Cars and video games is a classic recipe, so much so that there’s little opportunity to bring anything fresh or innovative to the table. The whole motorsport thing’s been done time and time again (Colin McRae, anyone?), Grand Theft Auto’s got the car boosting corner of the market covered, while the Driver series puts you behind the wheel of a covert cop car with which you’re tasked with driving criminals off the road. So Nokia is to be commended that Glimmerati, the newest addition to the N-Gage garage when it arrives in the showroom this summer, offers something a little bit different.
This time around you’re not a professional racing driver, career criminal or associated with any law enforcement agency. Nope, you’re a two-bit chancer with a recently-deceased uncle and a rather large inheritance. Which, somewhat questionably, you decide to use to fund a street racing habit in order to gain access to Club Glimmerati, a high-society (and high snob) racing gang. In order to progress up the club rankings you’re required to complete missions and tasks that other members set you, ranging from ramming other drivers off the road and chasing helicopters to the more traditional street race. Not all the action takes place on the blacktop; certain missions will find you behind the wheel of a speedboat in the harbour at Monaco. Real-world locations are as much a part of the game as the mission-based storyline and Milan, Paris and the Alps all play host to the vehicular action.

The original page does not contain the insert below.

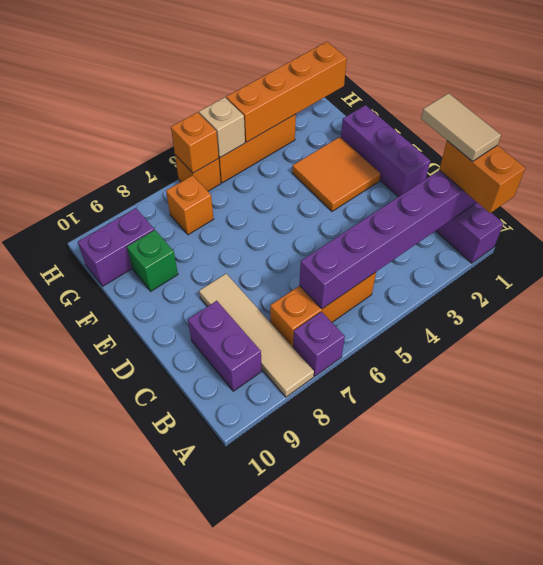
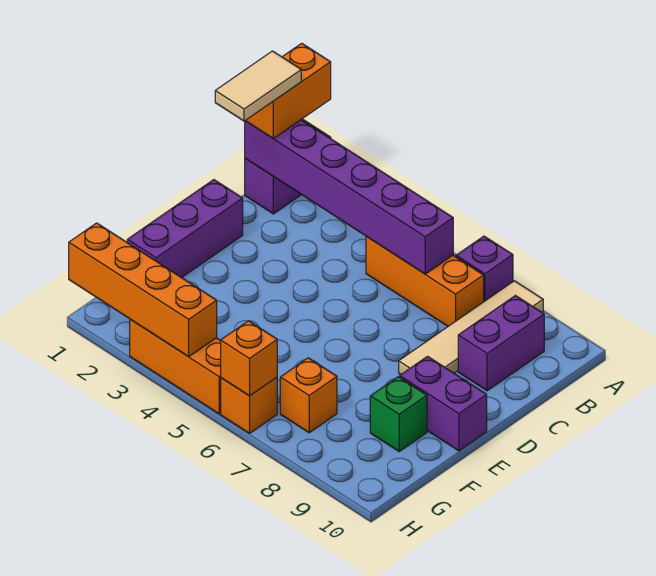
orange 2x2 tile [292,137,380,211] -> none
purple 1x2 brick [78,208,154,286] -> purple 1x2 brick moved to [400,356,487,451]
tan 1x1 brick [199,97,245,157] -> none

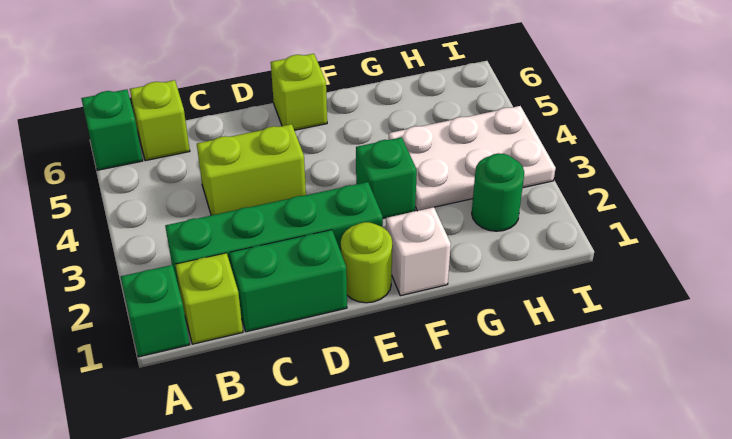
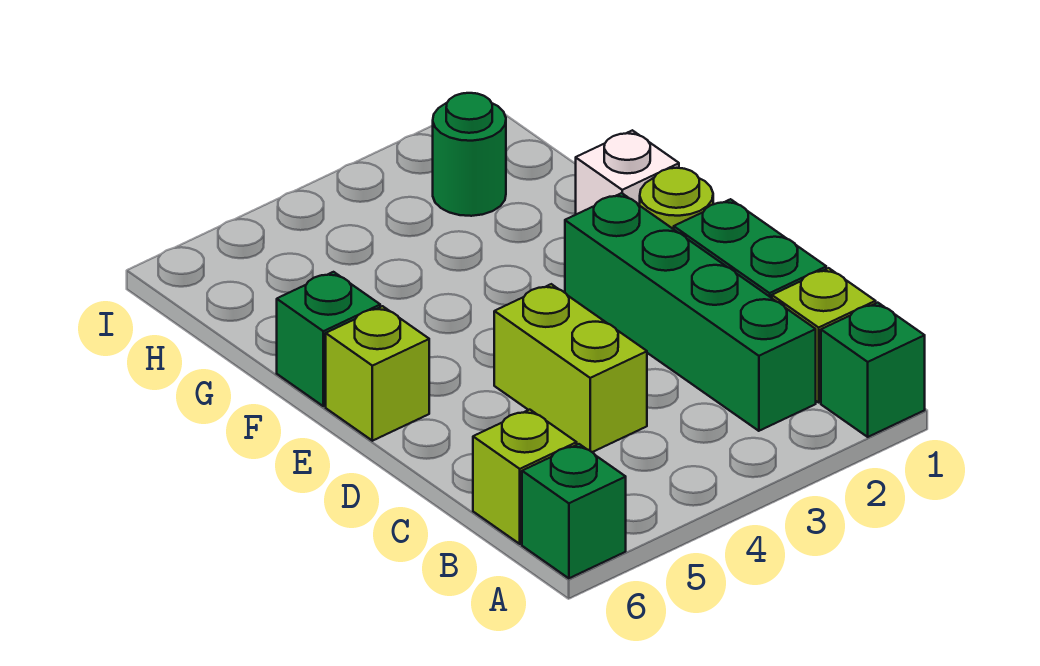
green 1x1 brick [356,137,417,218] -> green 1x1 brick moved to [277,272,380,406]
white 2x3 plate [388,106,556,211] -> none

Of course, it does look as though you’ll need to take Nokia’s word on this, as you don’t actually see a great deal with the top-down viewpoint that the game employs. This is a break from the usual chase-camera view that racing games like Asphalt Urban GT use and it suits the N-Gage down to the ground as it doesn’t ask as much of the handset. As a result the action is fast and fluid, perfect for showing off the arcade-style handling to its best. If you’re after a detailed simulation in which you can alter gear ratios and your car’s suspension settings you’ll be disappointed but if you want tail-happy, power-sliding exuberance you’re on the right track.
At this point in time the only potential fly on the windscreen is the game’s ‘mature’ rating, which has been applied for the sexual innuendo that permeates the in-game conversations with the Club Glimmerati members. For a game that Nokia is championing as being something different, only to rely on a cliché as tired as the whole ‘supermodels in supercars’ gimmick, it’s disappointing. Whether this is enough to spoil the game as a whole is uncertain; look out for the full Pocket Gamer review later this summer.